Segment Open
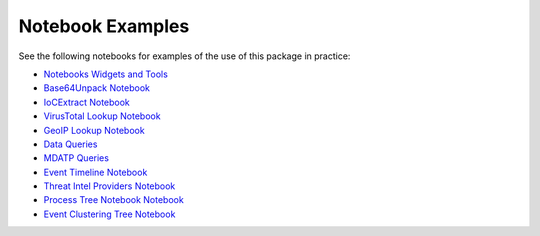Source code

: 
Notebook Examples
=================

See the following notebooks for examples of the use of this package
in practice:

- `Notebooks Widgets and Tools <https://github.com/microsoft/msticpy/blob/master/docs/notebooks/NotebookWidgets.ipynb>`__
- `Base64Unpack Notebook <https://github.com/microsoft/msticpy/blob/master/docs/notebooks/Base64Unpack.ipynb>`__
- `IoCExtract Notebook <https://github.com/microsoft/msticpy/blob/master/docs/notebooks/IoCExtract.ipynb>`__
- `VirusTotal Lookup Notebook <https://github.com/microsoft/msticpy/blob/master/docs/notebooks/VirusTotalLookup.ipynb>`__
- `GeoIP Lookup Notebook <https://github.com/microsoft/msticpy/blob/master/docs/notebooks/GeoIPLookups.ipynb>`__
- `Data Queries <https://github.com/microsoft/msticpy/blob/master/docs/notebooks/Data_Queries.ipynb>`__
- `MDATP Queries <https://github.com/microsoft/msticpy/blob/master/docs/notebooks/MDATPQuery.ipynb>`__
- `Event Timeline Notebook <https://github.com/microsoft/msticpy/blob/master/docs/notebooks/EventTimeline.ipynb>`__
- `Threat Intel Providers Notebook <https://github.com/microsoft/msticpy/blob/master/docs/notebooks/TIProviders.ipynb>`__
- `Process Tree Notebook Notebook <https://github.com/microsoft/msticpy/blob/master/docs/notebooks/ProcessTree.ipynb>`__
- `Event Clustering Tree Notebook <https://github.com/microsoft/msticpy/blob/master/docs/notebooks/EventClustering.ipynb>`__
Segment Closed
◆ **ASSIGNED TASK**:
Without the images, write out all of the records exactly.

◆ **TASK SOLUTION**:
Source code

: 
Notebook Examples
=================

See the following notebooks for examples of the use of this package
in practice:

- `Notebooks Widgets and Tools <https://github.com/microsoft/msticpy/blob/master/docs/notebooks/NotebookWidgets.ipynb>`__
- `Base64Unpack Notebook <https://github.com/microsoft/msticpy/blob/master/docs/notebooks/Base64Unpack.ipynb>`__
- `IoCExtract Notebook <https://github.com/microsoft/msticpy/blob/master/docs/notebooks/IoCExtract.ipynb>`__
- `VirusTotal Lookup Notebook <https://github.com/microsoft/msticpy/blob/master/docs/notebooks/VirusTotalLookup.ipynb>`__
- `GeoIP Lookup Notebook <https://github.com/microsoft/msticpy/blob/master/docs/notebooks/GeoIPLookups.ipynb>`__
- `Data Queries <https://github.com/microsoft/msticpy/blob/master/docs/notebooks/Data_Queries.ipynb>`__
- `MDATP Queries <https://github.com/microsoft/msticpy/blob/master/docs/notebooks/MDATPQuery.ipynb>`__
- `Event Timeline Notebook <https://github.com/microsoft/msticpy/blob/master/docs/notebooks/EventTimeline.ipynb>`__
- `Threat Intel Providers Notebook <https://github.com/microsoft/msticpy/blob/master/docs/notebooks/TIProviders.ipynb>`__
- `Process Tree Notebook Notebook <https://github.com/microsoft/msticpy/blob/master/docs/notebooks/ProcessTree.ipynb>`__
- `Event Clustering Tree Notebook <https://github.com/microsoft/msticpy/blob/master/docs/notebooks/EventClustering.ipynb>`__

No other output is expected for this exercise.